虽然说是天亮之后再说,但卫燃还是取出自己的平板电脑,调出翻拍的笔记照片,对照着手绘的劳改营地图,和三位姑娘一起,分辨着车窗外不远处的木屋残骸,到底是手绘地图里的那一栋建筑,以及当初德国战俘梅苏特住的是哪一栋房子。
等到瓦罐里的猪肚鸡被彻底煮沸咕都咕都的冒泡,卫燃将提前切好的胡萝卜和青椒以及一小把金针孤丢了进去。
片刻的等待之后,蒸腾着水蒸气的瓦罐菜和蒸软的列巴被相继端上桌,穗穗也熟门熟路的翻出一罐酸黄瓜打开,就连蹲在桌边的狗子贝利亚,也一边拿眼神示意,一边不由自主的从嘴角流出了口水。
各自开了一罐冰凉的啤酒,四人在闲聊中填饱了肚子,贝利亚也如愿得到了吃剩下的瓦罐菜和列巴。
酒足饭饱,卡坚卡姐妹钻进了各自的车子里准备休息,卫燃和穗穗也钻进了休息舱,定好了闹钟之后,放心的将警戒的工作丢给了蹲坐在驾驶位上的贝利亚。
当卫燃和穗穗被闹钟吵醒的时候,窗外也终于天亮了,就连肆虐的寒风,也因为周围森林的遮挡,连地表的雪花都不好吹起来了。
“砰!”
穿戴整齐的卫燃取出纳甘转轮手枪伸出窗外开了一枪,稍等了片刻之后,这才打开车门,端着求生猎枪第一个走了出去。
紧随其后,穗穗牵着贝利亚,任由端着步枪的卡坚卡姐妹将她护在中间,跟在了卫燃的身后。
踩着昨晚刻意用轮胎碾压出来的宽大车辙印,四人一狗把每一个木屋的残骸都仔细的观察了一番。
这些木屋虽然面积普遍不大,但里面倒也算麻雀虽小五脏俱全,个别还算完整的房子里,还能看到似乎是用铁皮油桶改造的壁炉,以及上下铺的木头床和挂在原木墙壁上的油灯和锅碗瓢盆等等被遗弃的杂物。
“这里看着可比我们去过的52号矿山小太多了”穗穗忍不住说道。
“52号矿山是矫正营”卫燃顿了顿说道,“也就是所谓的古拉格,所以自然是规模要大的多了。

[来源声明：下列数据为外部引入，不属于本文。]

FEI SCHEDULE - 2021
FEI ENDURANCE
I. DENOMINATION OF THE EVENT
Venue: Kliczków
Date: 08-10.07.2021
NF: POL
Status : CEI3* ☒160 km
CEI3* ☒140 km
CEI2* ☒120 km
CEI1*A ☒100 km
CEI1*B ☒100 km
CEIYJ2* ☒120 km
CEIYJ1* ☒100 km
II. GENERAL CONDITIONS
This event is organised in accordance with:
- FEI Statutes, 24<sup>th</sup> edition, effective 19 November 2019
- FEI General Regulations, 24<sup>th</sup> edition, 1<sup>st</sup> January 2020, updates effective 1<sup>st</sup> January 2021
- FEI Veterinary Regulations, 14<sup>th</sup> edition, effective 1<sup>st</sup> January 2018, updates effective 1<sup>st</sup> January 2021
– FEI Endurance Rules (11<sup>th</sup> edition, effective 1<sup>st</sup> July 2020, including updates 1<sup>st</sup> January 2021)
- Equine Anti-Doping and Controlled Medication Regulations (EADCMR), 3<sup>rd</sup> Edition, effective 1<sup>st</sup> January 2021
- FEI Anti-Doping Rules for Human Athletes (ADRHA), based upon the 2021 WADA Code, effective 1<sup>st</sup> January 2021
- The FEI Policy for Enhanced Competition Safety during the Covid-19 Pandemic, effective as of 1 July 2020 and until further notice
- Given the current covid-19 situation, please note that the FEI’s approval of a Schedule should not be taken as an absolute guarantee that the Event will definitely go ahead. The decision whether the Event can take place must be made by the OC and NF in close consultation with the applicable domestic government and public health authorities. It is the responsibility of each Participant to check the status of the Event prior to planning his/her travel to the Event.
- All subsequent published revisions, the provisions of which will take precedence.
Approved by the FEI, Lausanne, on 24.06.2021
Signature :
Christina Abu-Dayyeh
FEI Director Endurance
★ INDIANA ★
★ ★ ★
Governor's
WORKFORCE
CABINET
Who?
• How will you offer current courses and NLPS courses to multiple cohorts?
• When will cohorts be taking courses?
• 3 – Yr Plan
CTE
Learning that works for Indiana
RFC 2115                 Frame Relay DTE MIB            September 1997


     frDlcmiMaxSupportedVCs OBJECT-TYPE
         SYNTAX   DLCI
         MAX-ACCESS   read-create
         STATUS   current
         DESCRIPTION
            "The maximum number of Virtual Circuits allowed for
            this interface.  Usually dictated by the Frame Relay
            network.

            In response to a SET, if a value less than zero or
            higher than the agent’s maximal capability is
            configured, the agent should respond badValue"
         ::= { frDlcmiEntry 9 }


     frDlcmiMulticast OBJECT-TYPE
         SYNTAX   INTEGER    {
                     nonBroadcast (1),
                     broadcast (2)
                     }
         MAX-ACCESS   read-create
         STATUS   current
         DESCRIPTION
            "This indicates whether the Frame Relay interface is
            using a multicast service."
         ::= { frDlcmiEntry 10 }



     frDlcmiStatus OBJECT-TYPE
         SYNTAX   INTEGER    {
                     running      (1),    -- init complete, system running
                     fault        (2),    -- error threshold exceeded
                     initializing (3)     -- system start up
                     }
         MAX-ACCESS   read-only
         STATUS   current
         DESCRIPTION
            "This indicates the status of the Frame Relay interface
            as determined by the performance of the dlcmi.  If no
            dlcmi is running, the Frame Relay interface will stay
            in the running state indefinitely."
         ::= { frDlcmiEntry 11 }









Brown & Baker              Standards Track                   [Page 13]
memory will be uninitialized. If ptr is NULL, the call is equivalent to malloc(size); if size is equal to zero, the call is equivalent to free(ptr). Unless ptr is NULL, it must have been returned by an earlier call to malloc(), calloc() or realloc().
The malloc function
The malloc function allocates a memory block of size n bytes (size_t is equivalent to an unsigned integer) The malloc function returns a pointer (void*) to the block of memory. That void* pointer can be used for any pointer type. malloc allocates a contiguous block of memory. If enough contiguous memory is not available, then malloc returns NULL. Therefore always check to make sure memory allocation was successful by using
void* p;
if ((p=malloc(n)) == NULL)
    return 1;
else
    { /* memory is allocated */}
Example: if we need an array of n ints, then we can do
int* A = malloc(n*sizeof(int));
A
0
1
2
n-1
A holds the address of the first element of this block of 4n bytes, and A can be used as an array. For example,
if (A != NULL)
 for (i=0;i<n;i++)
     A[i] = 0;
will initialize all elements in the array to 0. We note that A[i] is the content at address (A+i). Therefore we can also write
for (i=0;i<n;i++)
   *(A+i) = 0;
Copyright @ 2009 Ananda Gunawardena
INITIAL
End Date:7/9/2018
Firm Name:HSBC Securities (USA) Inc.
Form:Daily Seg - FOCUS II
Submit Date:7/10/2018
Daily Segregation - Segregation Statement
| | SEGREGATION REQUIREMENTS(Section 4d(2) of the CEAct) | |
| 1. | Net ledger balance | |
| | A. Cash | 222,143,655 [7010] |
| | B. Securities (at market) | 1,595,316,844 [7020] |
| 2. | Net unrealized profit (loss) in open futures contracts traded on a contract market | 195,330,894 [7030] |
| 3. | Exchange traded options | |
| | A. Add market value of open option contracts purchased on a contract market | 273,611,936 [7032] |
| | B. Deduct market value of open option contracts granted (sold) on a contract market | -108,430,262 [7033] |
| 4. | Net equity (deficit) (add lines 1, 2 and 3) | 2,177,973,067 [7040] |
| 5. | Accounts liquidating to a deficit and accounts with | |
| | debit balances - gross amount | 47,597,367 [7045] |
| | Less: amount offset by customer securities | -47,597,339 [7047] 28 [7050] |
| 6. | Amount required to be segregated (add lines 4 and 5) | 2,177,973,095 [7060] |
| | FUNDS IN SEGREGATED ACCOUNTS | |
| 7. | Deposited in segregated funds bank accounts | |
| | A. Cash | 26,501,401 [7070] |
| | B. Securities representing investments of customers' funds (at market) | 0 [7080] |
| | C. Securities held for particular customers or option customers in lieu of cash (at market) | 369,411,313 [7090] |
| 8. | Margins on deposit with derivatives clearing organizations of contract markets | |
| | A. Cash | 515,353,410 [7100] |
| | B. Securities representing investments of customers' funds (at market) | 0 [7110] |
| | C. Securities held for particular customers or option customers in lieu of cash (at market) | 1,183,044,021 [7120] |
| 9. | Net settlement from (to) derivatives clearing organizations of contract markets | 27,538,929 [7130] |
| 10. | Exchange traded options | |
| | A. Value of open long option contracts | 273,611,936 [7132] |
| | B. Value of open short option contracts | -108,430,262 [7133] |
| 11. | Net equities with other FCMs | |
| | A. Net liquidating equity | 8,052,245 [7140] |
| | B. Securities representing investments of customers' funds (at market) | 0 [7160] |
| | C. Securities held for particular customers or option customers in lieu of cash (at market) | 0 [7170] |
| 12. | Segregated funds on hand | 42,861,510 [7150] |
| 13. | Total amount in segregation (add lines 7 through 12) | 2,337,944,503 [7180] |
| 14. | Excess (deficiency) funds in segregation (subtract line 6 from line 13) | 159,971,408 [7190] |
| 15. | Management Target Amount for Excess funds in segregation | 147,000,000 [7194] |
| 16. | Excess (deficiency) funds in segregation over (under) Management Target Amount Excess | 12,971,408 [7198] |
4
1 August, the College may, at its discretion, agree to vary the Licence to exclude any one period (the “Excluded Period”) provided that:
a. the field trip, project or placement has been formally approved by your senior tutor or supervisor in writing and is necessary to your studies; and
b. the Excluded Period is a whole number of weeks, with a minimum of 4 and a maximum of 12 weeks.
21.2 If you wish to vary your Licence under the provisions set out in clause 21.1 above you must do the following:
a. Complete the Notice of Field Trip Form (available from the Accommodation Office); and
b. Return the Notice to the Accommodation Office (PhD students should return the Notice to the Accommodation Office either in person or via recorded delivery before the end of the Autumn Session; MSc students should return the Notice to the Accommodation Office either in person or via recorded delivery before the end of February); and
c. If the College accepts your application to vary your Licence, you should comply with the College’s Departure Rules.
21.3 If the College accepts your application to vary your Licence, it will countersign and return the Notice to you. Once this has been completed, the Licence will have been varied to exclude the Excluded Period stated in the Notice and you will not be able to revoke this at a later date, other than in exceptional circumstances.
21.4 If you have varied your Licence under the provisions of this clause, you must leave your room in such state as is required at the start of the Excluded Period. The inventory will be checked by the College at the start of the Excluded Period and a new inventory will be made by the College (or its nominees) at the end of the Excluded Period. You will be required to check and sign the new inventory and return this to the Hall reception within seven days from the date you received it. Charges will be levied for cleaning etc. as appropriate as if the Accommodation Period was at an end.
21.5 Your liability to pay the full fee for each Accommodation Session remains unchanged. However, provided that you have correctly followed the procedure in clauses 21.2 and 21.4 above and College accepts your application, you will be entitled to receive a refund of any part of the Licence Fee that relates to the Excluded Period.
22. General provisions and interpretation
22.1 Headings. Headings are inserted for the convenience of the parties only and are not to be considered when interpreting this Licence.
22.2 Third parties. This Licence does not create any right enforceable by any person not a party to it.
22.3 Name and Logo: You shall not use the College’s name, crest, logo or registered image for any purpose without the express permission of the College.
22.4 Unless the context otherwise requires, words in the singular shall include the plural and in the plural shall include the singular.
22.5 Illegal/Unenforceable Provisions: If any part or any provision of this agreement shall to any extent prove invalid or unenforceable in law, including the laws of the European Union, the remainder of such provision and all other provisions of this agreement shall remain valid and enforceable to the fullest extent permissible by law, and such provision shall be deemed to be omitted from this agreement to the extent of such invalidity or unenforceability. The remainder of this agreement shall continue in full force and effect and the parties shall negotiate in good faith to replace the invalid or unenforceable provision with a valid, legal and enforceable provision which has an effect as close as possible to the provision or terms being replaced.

”
“这个呢?”穗穗指着周围问道。
“这个伐木场从规模上来说只能算劳改农场,和苏联时代的集体农场一样的存在。”
卫燃想了想,换了个对方能理解的方式介绍道,“这里当初本来就有苏联的伐木工人在工作,但是因为缺少人手,所以就申请调拨一些战俘过来劳动改造,顺便补充急需的劳动力。
坦白说,能有机会劳动改造的,不管是送来这种荒郊野岭,还是送到当时的白俄或者乌可烂的农场,这种都算命好的。
只要好好劳动改造,他们的待遇一般都不错,而且还能领到工资、有假期,甚至大多数都有机会入党。
就连看管他们的民兵和一起工作的苏联人,大多也不把他们当成罪大恶极的犯人。尤其这种地方,这里距离前线太远了,这里的苏联人对德国人或者招核人,实在是算不上有多大的恶感,这也是为什么有的战俘会拒绝遣返选择留下来。
当然,战犯除外,他们的条件相对会恶劣一些,被看守的也会更严密一些。”
“所以你在找什么?”
“证据”
“证据?什么证据?”穗穗忍不住追问道。
“这里用的是战犯的证据”卫燃停下脚步说道,“我这次要找的梅苏特少尉,是在1951年11月失踪的,这个时间很特殊。”
“特殊?”穗穗愈发的茫然,就连卡坚卡姐妹,也好奇的支愣着耳朵准备听听故事。
“东德是在1949年的10月成立的”
卫燃耐心的解释道,“东德成立之后,绝大部分德国战俘都被遣返回去建设他们的民主共和国了,在这年的年底,整个苏联境内的德国战俘一共也只剩下大概八万五六千人,其余的都回老家了。
这八万多人之所以被留下,都是因为有确凿的证据被判决为战犯,并且判处了25年往上的监禁和强制劳动。”
“就像那个电影里的男主角一样?”穗穗下意识的说道,“所以那个电影里的男主角也是个战犯?”
“不然怎么会被判处25年的监禁?”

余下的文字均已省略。